**Your goal**.
Return every line below that contains the string "bare", treating uppercase and lowercase letters as distinct.

**Entries drawn from a collection**.
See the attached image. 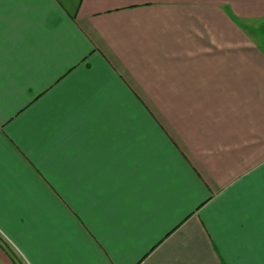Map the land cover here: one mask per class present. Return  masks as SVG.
<instances>
[{
  "label": "crops",
  "instance_id": "obj_1",
  "mask_svg": "<svg viewBox=\"0 0 264 264\" xmlns=\"http://www.w3.org/2000/svg\"><path fill=\"white\" fill-rule=\"evenodd\" d=\"M244 19L264 0H0L17 261L261 264L264 51Z\"/></svg>",
  "mask_w": 264,
  "mask_h": 264
},
{
  "label": "rangeland",
  "instance_id": "obj_2",
  "mask_svg": "<svg viewBox=\"0 0 264 264\" xmlns=\"http://www.w3.org/2000/svg\"><path fill=\"white\" fill-rule=\"evenodd\" d=\"M244 26L246 27V33L257 41L259 49L264 51V21L260 19L246 20L244 19Z\"/></svg>",
  "mask_w": 264,
  "mask_h": 264
},
{
  "label": "snow or ice",
  "instance_id": "obj_3",
  "mask_svg": "<svg viewBox=\"0 0 264 264\" xmlns=\"http://www.w3.org/2000/svg\"><path fill=\"white\" fill-rule=\"evenodd\" d=\"M22 2L26 3V2H28V0H22ZM2 27H3V22L0 21V28H2ZM0 47H2V42H0ZM2 76H3V73H2V71H0V78H2ZM209 256H211V252H209ZM197 264H219V262L209 258V259H205V260H200L197 262ZM261 264H264V260L261 261Z\"/></svg>",
  "mask_w": 264,
  "mask_h": 264
},
{
  "label": "trees",
  "instance_id": "obj_4",
  "mask_svg": "<svg viewBox=\"0 0 264 264\" xmlns=\"http://www.w3.org/2000/svg\"><path fill=\"white\" fill-rule=\"evenodd\" d=\"M0 245L6 250V252L9 254V256L12 257V259L16 261V264H21L19 261H17L15 259V256H13V252L8 248V245L7 244H4L1 236H0Z\"/></svg>",
  "mask_w": 264,
  "mask_h": 264
}]
</instances>
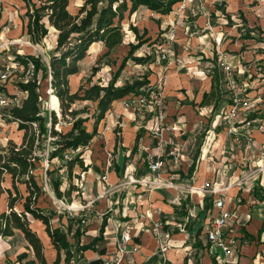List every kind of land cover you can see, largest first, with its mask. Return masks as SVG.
<instances>
[{
  "label": "rangeland",
  "instance_id": "rangeland-1",
  "mask_svg": "<svg viewBox=\"0 0 264 264\" xmlns=\"http://www.w3.org/2000/svg\"><path fill=\"white\" fill-rule=\"evenodd\" d=\"M31 1L39 3V0ZM81 3L82 0H69V11L76 13ZM1 5L0 72L9 73L4 89H9L10 93L15 92L16 89L19 91L16 86L18 81L31 77V65L28 64V69L25 70L15 61V55H39L42 61L47 63L48 54L55 47L56 31L48 26L47 35L38 43H34L26 33V5L23 0H1ZM226 15H229L230 19H227ZM129 25L136 26L140 34L144 28L147 29L146 37L149 36L151 39L142 44L133 55L147 56L149 60L142 64L128 60L115 84L120 85L124 81H131L136 77L141 79L145 76L149 80L150 89L143 93L142 103H123V99L132 96L130 94L119 99L113 109L107 111L104 118L100 120L98 131L87 147H79V150L74 152L68 149L62 153V158L48 159V151L54 146L51 144L54 137L48 135L37 146L36 153L41 161L35 174L43 187L39 204L55 211L56 215L52 218V224L58 226L61 221L66 225L68 217L73 216L79 219L81 214L86 221L93 220L94 214H98L100 219L104 216L109 218L112 216V211L105 210L99 214L92 208L96 201L94 197H97V194H94L97 191L94 183H100L105 193L112 188L102 178L105 176V174L102 175L105 170L101 169L102 159L96 156L95 150L98 153L104 151L106 137L108 134L114 136L113 130H119L115 131V134L119 137L120 144L129 138L131 145L138 132H142L139 142L143 143L146 140L145 149L138 152L139 157L135 160L137 177L132 180L123 173V169L121 175L117 173L116 182L123 184L119 185L120 187L125 184L128 186L139 184L148 192L151 188L155 191L165 186L175 187L179 197L188 195L194 204L191 195L193 199L194 197L200 199L202 193L204 195L215 193L225 199V195L228 194L227 188L233 186L239 188V193H244L246 196L242 198L241 194L239 195L241 203L245 199L246 204L250 205L252 187L255 185L264 187V0H179L172 6V10L164 15L150 11L144 6L138 7L131 15L126 12L122 21L124 33L122 45L111 50L109 55L102 56L100 68L93 75L91 67L96 65V60L105 52V48L99 42L92 44L87 55L78 63V73L72 78L69 77L71 91H76L80 84L85 83L88 76H91V83L102 85L107 83L122 57L127 54L128 43H136ZM246 33H249L251 38H243ZM214 60L217 67L220 61L230 66L232 88L229 94L232 93L233 103L225 105L219 111V115L212 117L209 110H196L192 104L184 107L183 104L184 102L189 104L190 100L185 99L187 94L191 97L193 93L195 97L205 88L213 73ZM218 70L220 71V68ZM40 74L39 71L37 78H40ZM49 79L47 76L40 81L39 107L43 114L46 111H53L57 118L55 128L66 131L71 118H63L59 107L51 108L50 96L53 92ZM114 107L122 112L117 114ZM72 108H85L79 114L84 117L92 112L94 103L77 101ZM254 114L258 117L253 116ZM189 116L198 121L195 128L199 129L196 136L198 138L192 147L189 140L181 148L176 144L174 130L176 127L180 128L179 124H182L183 119H188ZM10 117L9 109L1 112L0 149L7 146L8 141L19 144L22 140L23 130H18L17 122L12 121ZM92 122L93 119H89L85 125L91 129ZM156 126L159 127L158 131L155 130ZM185 132L186 135L191 134L190 131ZM217 132H222L221 135H223L221 146L215 145L216 137L212 140ZM156 149L158 152L153 153L152 150ZM80 150L83 164L85 165L88 161V170L84 172L78 164H74L71 175L68 176L66 161ZM196 152L199 154L194 163L193 180L182 177L175 180L169 177L167 180H161L157 173L148 170L149 162L158 161L159 171L172 173L171 164L179 167L184 162L185 156L189 158L190 155H196ZM112 157L113 154L107 156L110 165ZM200 161L202 163L194 182ZM98 162L101 165L98 168L102 173H98L96 166L91 168L92 164ZM204 163L205 172L200 185L199 178ZM46 169L52 173H46ZM89 171L90 175L94 174V178L89 176ZM54 181L60 183L61 190L68 189L72 185L73 189L69 198L59 199L54 195L52 190ZM4 186H9L8 176ZM121 192L123 191L116 190L115 198H118ZM237 199L238 196L235 197V203L232 206L234 209L229 211L228 223L230 222L233 228H235V222H232V219L234 218V221L238 219L235 210L240 202H237ZM120 202H122L121 199ZM122 206L124 205L121 203L120 212ZM200 208L201 206L196 204L190 208L191 215L187 223L193 224L191 225L193 235L205 220L202 219L204 214L199 213ZM5 209L6 194L3 193L0 196V211ZM120 212H116L114 217L112 216L113 219L118 218ZM58 215L61 220L58 219ZM30 219L31 227L43 240L45 257L51 263V252L55 254V250L43 231V225L37 220ZM181 227L183 229V225ZM185 230L184 228L182 233L187 236L188 233ZM134 238L136 239L135 236ZM197 239L203 243L208 242L205 235L196 239L191 236L187 242L190 244ZM23 251L31 254V250L27 249V243L20 235L0 237V264H9V262L20 264L16 262V254ZM214 251V248L211 250L209 248L206 255L205 251L190 248L183 256V261L185 264H211L210 260H205L204 257L216 256ZM158 253L163 254L160 249ZM231 260L227 257L222 264H229ZM114 264H116L115 261Z\"/></svg>",
  "mask_w": 264,
  "mask_h": 264
},
{
  "label": "trees",
  "instance_id": "trees-1",
  "mask_svg": "<svg viewBox=\"0 0 264 264\" xmlns=\"http://www.w3.org/2000/svg\"><path fill=\"white\" fill-rule=\"evenodd\" d=\"M23 1L27 7L25 11L26 33L32 42L41 41L48 33V26L54 28L57 33L55 47L48 54L47 63L43 62L39 55L17 54L14 57L15 61L25 70L28 69V64L31 65V77L21 79L16 83L18 90L25 92L26 95L18 106L9 109L10 118L17 122V129L24 132L22 140L19 144L8 141V145L0 149V196L3 193L6 194V209L0 211V237H12L18 234L27 243V249L31 250V254L26 251L17 253L16 262L20 264H73L84 257V251L95 249L96 242L102 238L105 220L103 219L101 222L99 234L85 244L80 243V237L84 232L81 229L80 218L68 217L66 225L61 221L58 226L52 224V218L56 215L55 211L39 204L43 187L35 174L41 161L36 153V148L48 135L54 137L51 141L54 146L48 151V159L62 158V153L68 149L74 152L79 150V147L84 148L95 136L98 123L104 118L113 101L129 94L144 93L145 90L150 89L149 80L145 76L141 79L136 77L131 81H124L120 85L115 84L128 60L141 64L149 60L147 56L133 55L142 44L151 39L149 36L146 37V28L140 34L138 28L133 25H129V29L134 33L136 43H128L127 54L122 57L117 69L105 85L91 83V76H88L85 83L80 84L76 91H71L69 77L78 72V63L87 55L92 43L102 42L105 47V52L98 57L96 65L91 67L93 75L100 68L102 56L109 55L111 50L123 43L122 21L126 12L131 15L139 6H145L150 11L164 15L168 14L172 10V6L179 0H82L76 13L69 11V0H39L38 4L31 0ZM1 8L0 0V11ZM226 17L230 19L229 15ZM243 38L249 39L251 36L246 33ZM213 62L210 91L204 92L199 102V106H212V117L218 114L225 105L231 103L229 93L225 88L222 69L220 65L217 67L215 60ZM39 71L41 72L40 78H37ZM47 76L50 78L49 85L52 94L57 97L61 116L71 118L66 131L55 128L57 118L53 111H46L43 114L39 107V98L41 97L39 84ZM77 101L93 102L92 112L84 117L80 116L79 114L85 108H72V105ZM253 116L258 117L255 114ZM89 119H93L91 129L85 125ZM47 122H49V126H47ZM74 164H78L82 170H86L81 150L66 161L68 176L71 175ZM193 170L194 161L188 168V176ZM45 172L52 173L47 169ZM7 176L9 186H4ZM72 189L71 185L68 189L61 190L58 181L52 183L53 193L59 199L69 198ZM252 192L258 201H264V194L260 187L255 186ZM203 202L202 210H210L209 197L205 196ZM188 204V200H181L179 205L174 206L175 214L190 218ZM57 217L61 220L60 215ZM30 218L43 225V231L55 250V256L51 263L45 257L42 238L30 225ZM73 225H75L74 228ZM166 227L164 226L165 229ZM187 229L190 230V226ZM263 230L264 221L259 232ZM173 231L177 232L178 228L175 227ZM199 231L200 229L196 234ZM193 247L202 248L199 241L194 242ZM213 262L215 263L214 260ZM9 264L11 263L9 262Z\"/></svg>",
  "mask_w": 264,
  "mask_h": 264
},
{
  "label": "crops",
  "instance_id": "crops-1",
  "mask_svg": "<svg viewBox=\"0 0 264 264\" xmlns=\"http://www.w3.org/2000/svg\"><path fill=\"white\" fill-rule=\"evenodd\" d=\"M52 29L55 30L54 28ZM99 43L102 45V47H104L102 42ZM77 73L72 74L70 78L75 76ZM210 87H211V75H210V79L208 80V83L205 85V88L201 90L198 95H195L194 97V94L192 93L191 97L189 94H187V97L185 96V99L190 101L188 102L189 104H186L184 102L183 107L192 104L196 110L206 109L209 110L211 114V108H212L211 105L199 106V102L202 99L203 93L209 92ZM5 90L9 92V89L6 88ZM191 98L194 99L192 100ZM118 101L119 99L113 101L108 111H110V109H113V106H115L114 104H116V102ZM114 111L117 114H119V112H122L121 110L119 111V109H115V107H114ZM183 121L184 122L182 124H179L181 130L179 127H176V129L174 130L176 144H178L177 146L179 147L181 146L182 148L187 142H189V140H191L190 144H192L191 145L192 147L194 145V141L197 140L198 138L196 136L199 129L197 130L195 129L198 124V121L193 119L192 116H189L188 119H183ZM185 131H190L191 134L186 135ZM113 132H114V136L113 134H108V137H106L107 140L104 147V151L98 153L97 150H95L96 156H99V158L102 159L101 162L103 163V165L101 166L99 162L91 165V168H94L96 166L95 169L98 171V173H102L100 168H98V166H101V169L105 170V172L102 173V175L105 174L106 176L105 182L109 183L112 188L110 189L109 192L105 193L103 187L100 186V183L98 184L97 182L94 183V186L97 188V191L94 194H97L96 195L97 197H94L96 201L94 202V206L92 210H94L96 213L99 214H102L103 211L105 210L112 211L113 212L112 216L114 217L116 212H120L119 207L122 203L124 206L121 207V212L123 213L121 215L120 212L119 213L120 215L116 219H113L112 216L110 218L104 216L103 218L100 219L97 216L98 214L97 215L94 214L95 215L93 216L94 219L91 221H86V219H84L85 221L81 225V229L84 230V232L80 237V243L81 244L88 243L91 241L93 237L97 236L99 234V228L101 226V222L104 219L105 225L102 232V238L96 242L94 250L88 249L84 251L83 253L84 257L73 264H114V261L112 259L116 251V245L119 241L120 235L123 231H128V230H130L132 236L131 240L127 243V249H129V251L119 259L117 264H185V262L183 261L184 260L183 256L187 254V251L190 248H195L196 250L205 251V254L208 255L207 251L210 248L209 242L203 243L200 239H197V241L200 242L202 248L199 247L196 248L193 247L194 241L189 244L187 240L191 236L193 239L194 238L196 239L197 237L200 238L201 236L205 235L208 225V217L214 216L217 213L216 209H214L212 206V201L220 197L215 193H213V195L212 194L204 195L202 193L200 199L197 198L195 199V197L193 199V195H191L192 200L194 202L193 204L192 201L190 200L191 197L189 198L188 195H186L185 197H179V192L177 191V189H175V187L165 186L156 189L155 191H153L154 189L151 188L149 192L147 191L146 188H144L139 184L128 186L125 184L126 183L125 182L124 183L125 185L120 187L119 185H123V184L120 182H116V180H118L117 173L118 175H121L123 169H124L123 173L129 176L132 180H134V177H137L138 171L136 170L135 167V163H136L135 160H137L139 157L138 152H140L141 149H145L146 140H144L143 143H140L139 139L142 136V132H138L136 133L134 142H132L131 145L129 138L125 139L120 144L119 137L118 139H116L117 136L115 134V130H113ZM221 134L222 132H217L212 139L214 140V138L216 137V140L214 142L216 146H221L222 144L223 135ZM152 152L156 153L158 151L156 149V150H152ZM196 153H197L196 155L198 156L199 152ZM111 154H113V157L111 159L112 163L110 165L107 156ZM197 156L195 157V154L190 155L189 158L188 156H185L184 162H182L181 166L179 167L178 165L176 166L170 163L172 173H167L166 171H159L158 177L161 180H167L168 177L173 178V180H175V178L179 179L180 177H182L183 179L191 178V180H193L192 174L194 173V170L191 173V175L188 176V168L193 163V161L195 163V159L197 158ZM188 161H190L189 164ZM86 162H87L85 163L86 170H83L84 172H87L88 170V161ZM201 163L202 161L198 162L199 166L195 172L194 182H196L197 173L200 170ZM204 168H205V163L202 169L201 176L199 178L200 185H201L200 181L203 178L205 172ZM93 175L94 174L90 175V171H89V176L94 178ZM255 186L257 188L259 187L257 185ZM254 187H252V191ZM116 190L117 192L123 191L121 192V195L117 196L118 198H115L114 196ZM227 190H228V194L225 195L224 203H225V208L228 211L234 209L232 206L235 203L236 196H238L237 202H240V204L237 206V209L235 210L238 219L237 221L236 219L234 221V218L232 219L233 220L232 222H235L236 229L232 227L233 225L230 222L223 229L225 232L224 236H225L226 245L232 246L233 243V247H234L231 250L230 255L228 256L230 259H232L229 264H238V263L264 264V230L259 232L262 222L264 221V201L263 202L258 201L253 196V192L251 191V199L249 201L250 205L246 204L245 199L244 202L241 203V197L239 195L241 194L242 198H246V196H244V193H239L238 191L239 188L232 186V187H228ZM205 196L209 197V200L211 201V208L208 211L202 210L203 208L202 203ZM120 199L122 200V202L119 203ZM181 200H188L189 215H191L190 212L191 206L194 207L195 204L201 206V208L199 209V213L204 214V217H202V219L204 218L205 220L203 223H201L202 226L200 225L195 230L194 235L192 233L193 227L191 226L193 224L187 223L189 218L177 216L174 212V206L179 205ZM116 204L119 205L117 206ZM113 205H116V207L115 206L113 207ZM154 222L161 223L160 233L162 234L167 245L166 251L162 252L163 254L158 253L159 241L156 239V237L153 235L151 231ZM179 225L180 226L183 225V229L184 228L186 229L185 231L188 233L187 236L182 233L183 229L182 227H179ZM164 226H167L166 229L164 228ZM188 226H190V230L187 229ZM175 227L178 228L177 232L173 231ZM198 229H200V231L198 234H196ZM166 234L168 236H165ZM134 236L136 237V239L134 238ZM132 249H135V251H133ZM54 255L55 254L52 251L51 252L52 260ZM204 259L205 260L209 259L211 264H214L213 260L216 263L214 255L205 256Z\"/></svg>",
  "mask_w": 264,
  "mask_h": 264
},
{
  "label": "built area",
  "instance_id": "built-area-1",
  "mask_svg": "<svg viewBox=\"0 0 264 264\" xmlns=\"http://www.w3.org/2000/svg\"><path fill=\"white\" fill-rule=\"evenodd\" d=\"M219 65L221 66L222 72H223V80L225 83V88L229 93V90L232 88V80L230 76V66L227 65L225 62L220 61ZM9 79V73L0 72V115L1 112L5 109H10L13 106H18L21 102V100L26 95L23 91H15V92H8L4 88L6 87V82ZM229 97L231 99V103L227 105H231L233 103V97L232 93L229 94ZM130 100V101H129ZM143 100V93L132 95L131 97H127L126 99H123V103H142ZM216 115H219L216 114ZM215 115V116H216ZM156 131L159 130V127L156 126ZM159 162L158 161H151L148 165V170L157 173L159 172ZM104 181H106V176L102 177ZM259 186V185H258ZM261 188L262 194H264V187L259 186ZM212 206L214 209H216L217 213L214 216L208 217V225L205 233L206 240L210 243V250L215 249L216 256L214 255V258L216 260L217 264H222L226 261V258L230 255L231 250L234 248L233 243L231 245H226L225 243V232L224 228L226 227L229 218V211L225 208V203L223 198H216L212 201ZM81 222L84 223V217L81 214ZM179 227H181L179 225ZM161 229V223L160 222H154L153 226L151 228V231L153 235L156 237V239L159 241V249L162 252H165L167 249L166 241L164 240L162 234L160 233ZM165 236H168L167 234ZM132 236L130 233V230L123 231L120 235L119 241L116 245V251L114 253L113 261L118 263L119 259L125 255L129 249H127V243L131 240ZM231 244V243H230ZM135 251V249H132Z\"/></svg>",
  "mask_w": 264,
  "mask_h": 264
},
{
  "label": "bare ground",
  "instance_id": "bare-ground-1",
  "mask_svg": "<svg viewBox=\"0 0 264 264\" xmlns=\"http://www.w3.org/2000/svg\"><path fill=\"white\" fill-rule=\"evenodd\" d=\"M50 106L51 108L53 109H56L58 107V100H57V97L54 96V94L51 93V96H50ZM74 206V205H73Z\"/></svg>",
  "mask_w": 264,
  "mask_h": 264
}]
</instances>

**Output of the exercise**.
  "label": "bare ground",
  "instance_id": "bare-ground-1",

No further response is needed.